The HDF5 data files are used to store all block state data, as well as some global data. Simulation attributes

Metadata for the simulation are stored in the top-level “/” group. These include the following:

  • cycle: Cycle of the simulation dump.

  • dt: Current global time-step.

  • time: Current time in code units.

  • rank: Dimensionality of the problem.

  • lower: Lower extents of the simulation domain.

  • upper: Upper extents of the simulation domain.

  • max_level: Maximum refinement level. Block attributes

Block attributes and data are stored in HDF5 groups with the same name as the block, e.g. “B00:0_00:0_00:0”.

Block attribute data include the following:

  • cycle: Cycle of this block.

  • dt: Current block time-step.

  • time: Current time of this block.

  • lower: Lower extents of the block.

  • upper: Upper extents of the block.

  • index: Index of the block, specified using three 32-bit integers.

  • adapt_buffer: Encoding of the block’s neighbor configuration.

  • num_field_data: currently unused.

  • array: Indices identifying the octree containing the block in the “array-of-octrees”.

  • enzo_CellWidth: Corresponds to the EnzoBlock CellWidth parameter.

  • enzo_GridDimension: Corresponds to the EnzoBlock GridDimension parameter.

  • enzo_GridEndIndex: Corresponds to the EnzoBlock GridEndIndex parameter.

  • enzo_GridLeftEdge: Corresponds to the EnzoBlock GridLeftEdge parameter.

  • enzo_GridStartIndex: Corresponds to the EnzoBlock GridStartIndex parameter.

  • enzo_dt: Corresponds to the EnzoBlock dt parameter.

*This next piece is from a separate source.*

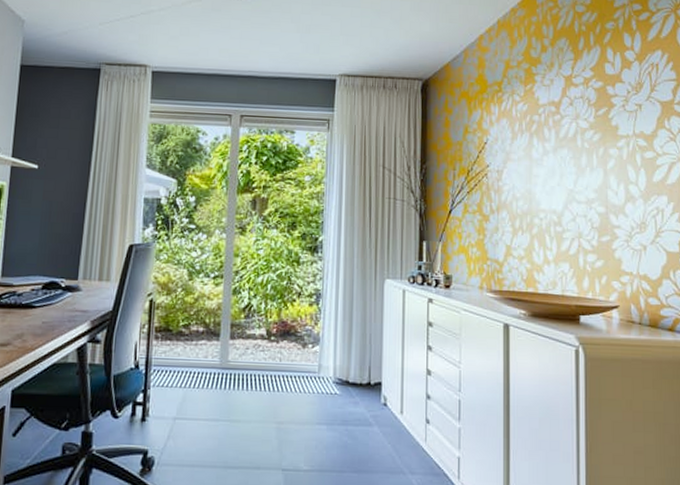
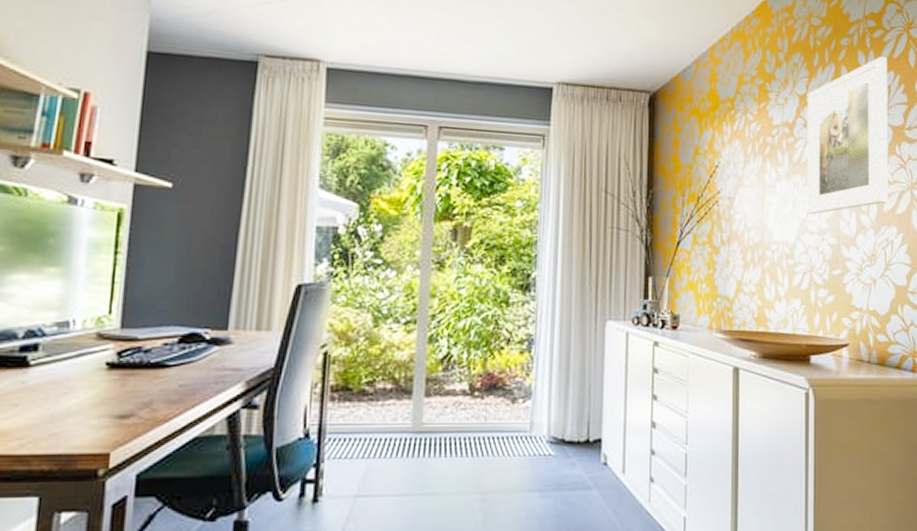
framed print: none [572,36,658,185] -> present [806,56,888,214]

  • enzo_redshift: Corresponds to the EnzoBlock redshift parameter. Block data

Block data are stored as HDF5 datasets.

Fields are currently stored as arrays of size (mx,my,mz), where mx, my, and mz are the dimensions of the field data including ghost data. (Note that future checkpoint versions may only include non-ghost data to reduce disk space.) Dataset names are field names with "field_ prepended, for example "field_density".

Particles are stored as one-dimensional HDF5 datasets, one dataset per attribute per particle type. Datasets are named using "particle" + particle-type + particle attribute, delimited by underscores. For example, "particle_dark_vx" for the x-velocity particle attribute "vx" values of the "dark" type particles in the block. The length of the arrays equals the number of that type of particle in the block.